Ohne Filter
„We waste so much energy trying to cover up who we are when beneath every attitude is the want to be loved, and beneath every anger is a wound to be healed and beneath every sadness is the fear that there will not be enough time. […] Our challenge each day is not to get dressed to face the world but to unglove ourselves so that the doorknob feels cold and the car handle feels wet and the kiss goodbye feels like the lips of another being, soft and unrepeatable.“
– Mark Nepo | The Book of Awakening
Wenn man sich jahrelang hinter irgendeiner Maske versteckt, unter Unmengen Make-up oder einer unsichtbaren Rüstung, dann verkümmert das, was darunter liegt, weil es keinen echten Kontakt mit der Außenwelt geben kann. Wenn man alles nur mit Handschuhen anfasst oder die Umgebung ausschließlich durch einen Bildschirm hindurch erfährt. Man verwest, verfault oder mumifiziert. Das gilt natürlich nicht nur für Menschen, sondern zum Beispiel auch für Marken. Deshalb ist es oft so schockierend, wenn es auf einmal irgendwo bröckelt, für alle Beteiligten wohlgemerkt. Was sehr heilsam sein kann.

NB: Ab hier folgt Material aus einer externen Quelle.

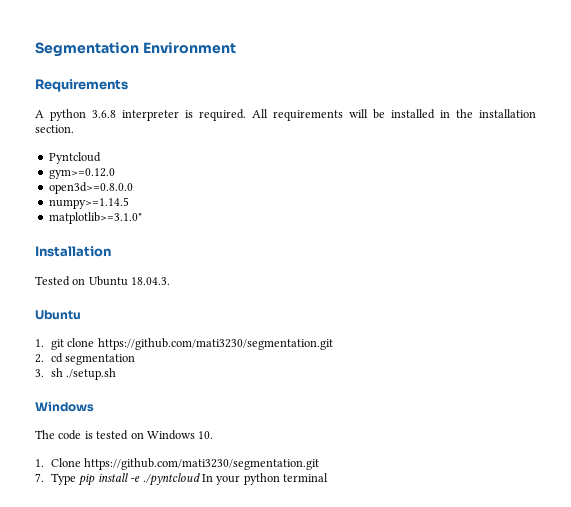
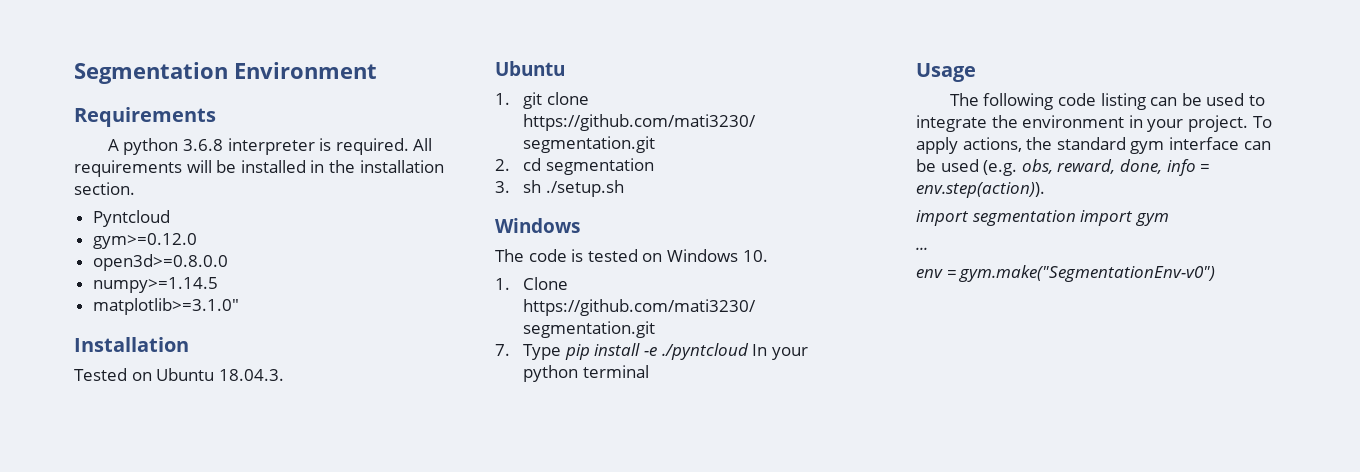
(328, 477) none -> [916,63,976,82] [949,93,1265,110] [916,115,1272,132] [916,137,1271,154] [916,159,1210,176] [916,182,1045,198] [916,210,1169,226] [916,247,928,250] [916,265,1216,282] // Usage // The following code listing can be used to integrate the environment in your project. To apply actions, the standard gym interface can be used (e.g. obs, reward, done, info = env.step(action)). // import segmentation import gym // ... // env = gym.make("SegmentationEnv-v0")

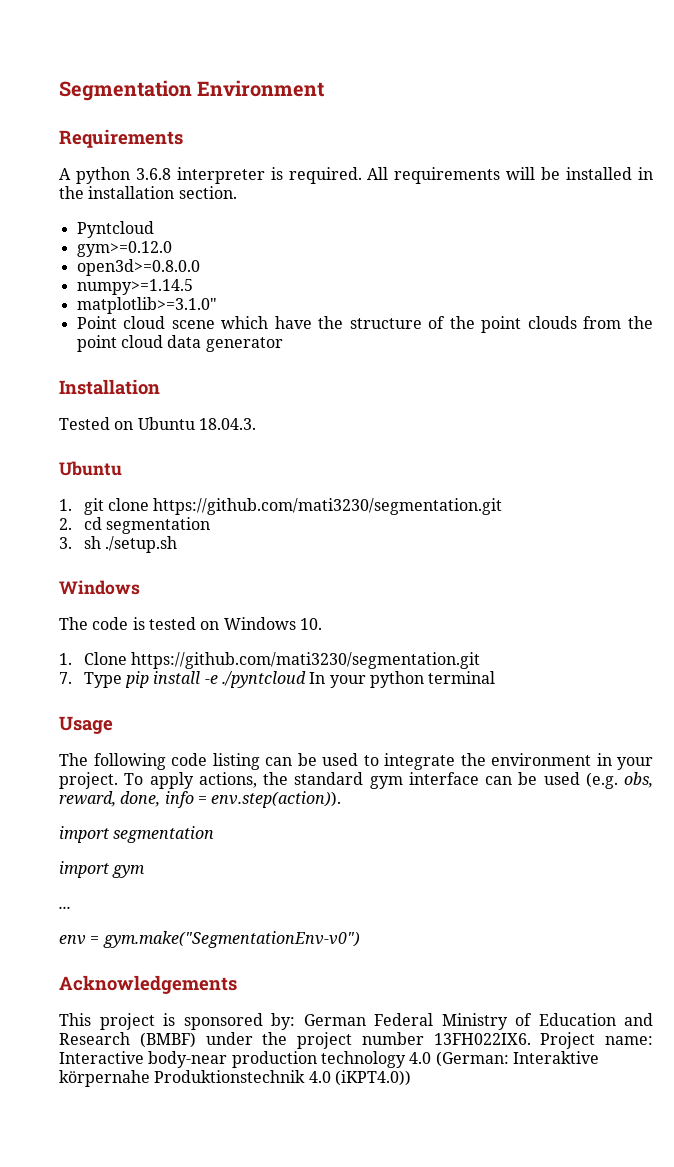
(239, 306) none -> [76,316,653,333] [76,335,283,352] // Point cloud scene which have the structure of the point clouds from the point cloud data generator
(1076, 218) none -> (215, 834) //
(1216, 273) none -> [59,975,237,994] [59,1013,653,1030] [59,1032,653,1049] [59,1051,599,1068] [59,1070,411,1087] // Acknowledgements // This project is sponsored by: German Federal Ministry of Education and Research (BMBF) under the project number 13FH022IX6. Project name: Interactive body-near production technology 4.0 (German: Interaktive körpernahe Produktionstechnik 4.0 (iKPT4.0))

Tiere sehen Menschen ungefiltert. Ich erinnere mich an eine dem hohen Preis zum Trotz immer viele Monate im Voraus ausverkaufte Veranstaltungsreihe am Wolf Science Center, bei der sich die Teilnehmer – meistens Führungskräfte – von Wölfen in Sekundenschnelle entlarvt sahen. Es ging dabei nicht um Bloßstellen, sondern um Selbsterkenntnis zum Zwecke der persönlichen Weiterentwicklung. Ich weiß, dass es ähnliche Angebote auch mit Pferden und anderen Tieren gibt. Wenn nicht die Gefahr bestünde, dass sich das Ganze zu einer neuen Tierausbeutungsmaschinerie entwickelt, würde ich mir wünschen, dass jeder, am besten mehrfach im Leben, die Gelegenheit zu einem solchen Realitäts-Check bekommt. Ich würde es am liebsten alle fünf Jahre machen, und ich bedaure, dass ich von solchen Möglichkeiten nichts ahnte, als ich jung war.